-------- Information provided

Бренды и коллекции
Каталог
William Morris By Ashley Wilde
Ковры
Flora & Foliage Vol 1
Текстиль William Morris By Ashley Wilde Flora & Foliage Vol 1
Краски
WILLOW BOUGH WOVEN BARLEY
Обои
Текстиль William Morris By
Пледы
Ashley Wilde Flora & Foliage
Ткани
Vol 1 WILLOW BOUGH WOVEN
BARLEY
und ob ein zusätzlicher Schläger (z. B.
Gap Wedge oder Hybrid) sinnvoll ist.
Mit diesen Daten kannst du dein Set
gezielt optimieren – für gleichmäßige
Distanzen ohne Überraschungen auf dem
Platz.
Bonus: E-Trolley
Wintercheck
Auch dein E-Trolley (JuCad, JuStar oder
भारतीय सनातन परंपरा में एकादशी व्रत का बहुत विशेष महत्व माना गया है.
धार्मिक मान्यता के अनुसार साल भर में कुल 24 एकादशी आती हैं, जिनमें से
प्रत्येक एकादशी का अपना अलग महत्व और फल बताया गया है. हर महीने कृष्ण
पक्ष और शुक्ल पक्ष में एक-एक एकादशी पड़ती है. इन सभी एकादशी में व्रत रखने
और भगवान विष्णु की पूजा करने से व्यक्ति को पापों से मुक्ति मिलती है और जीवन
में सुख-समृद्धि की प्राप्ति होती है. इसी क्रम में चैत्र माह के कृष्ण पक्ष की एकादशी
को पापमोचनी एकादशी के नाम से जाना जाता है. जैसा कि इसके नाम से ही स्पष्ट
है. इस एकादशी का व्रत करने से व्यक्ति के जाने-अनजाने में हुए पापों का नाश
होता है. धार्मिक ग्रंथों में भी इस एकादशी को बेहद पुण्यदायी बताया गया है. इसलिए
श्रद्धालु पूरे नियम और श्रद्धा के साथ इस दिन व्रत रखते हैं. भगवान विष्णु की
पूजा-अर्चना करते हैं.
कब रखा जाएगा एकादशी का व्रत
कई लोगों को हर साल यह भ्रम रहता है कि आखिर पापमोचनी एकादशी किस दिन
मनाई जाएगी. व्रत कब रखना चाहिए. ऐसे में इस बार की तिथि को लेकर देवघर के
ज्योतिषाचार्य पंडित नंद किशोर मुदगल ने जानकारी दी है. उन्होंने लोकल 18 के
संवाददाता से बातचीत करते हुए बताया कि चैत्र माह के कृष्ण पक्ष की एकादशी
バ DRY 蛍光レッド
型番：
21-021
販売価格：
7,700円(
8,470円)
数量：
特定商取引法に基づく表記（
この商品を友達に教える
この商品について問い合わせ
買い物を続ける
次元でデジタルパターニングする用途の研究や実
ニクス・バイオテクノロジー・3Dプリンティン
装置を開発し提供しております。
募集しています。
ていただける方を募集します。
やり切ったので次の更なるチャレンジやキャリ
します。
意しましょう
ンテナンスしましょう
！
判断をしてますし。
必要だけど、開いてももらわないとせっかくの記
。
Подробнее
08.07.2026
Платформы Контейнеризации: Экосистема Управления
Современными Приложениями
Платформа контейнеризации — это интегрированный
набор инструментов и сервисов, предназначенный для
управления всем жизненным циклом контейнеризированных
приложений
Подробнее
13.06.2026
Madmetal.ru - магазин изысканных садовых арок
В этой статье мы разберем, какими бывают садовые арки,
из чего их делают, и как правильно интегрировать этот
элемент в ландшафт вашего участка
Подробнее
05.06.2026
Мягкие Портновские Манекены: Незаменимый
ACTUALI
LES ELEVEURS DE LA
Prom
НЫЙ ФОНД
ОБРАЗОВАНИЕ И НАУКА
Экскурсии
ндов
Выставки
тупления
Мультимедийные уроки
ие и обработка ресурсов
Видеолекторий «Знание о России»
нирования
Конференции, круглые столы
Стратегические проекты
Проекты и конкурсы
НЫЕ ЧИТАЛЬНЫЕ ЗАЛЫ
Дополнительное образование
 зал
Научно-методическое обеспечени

----------------

*The task*: In how many lines of the listing does the word "Текстиль" appear? Give the number by itself.

*Exercise result*: 2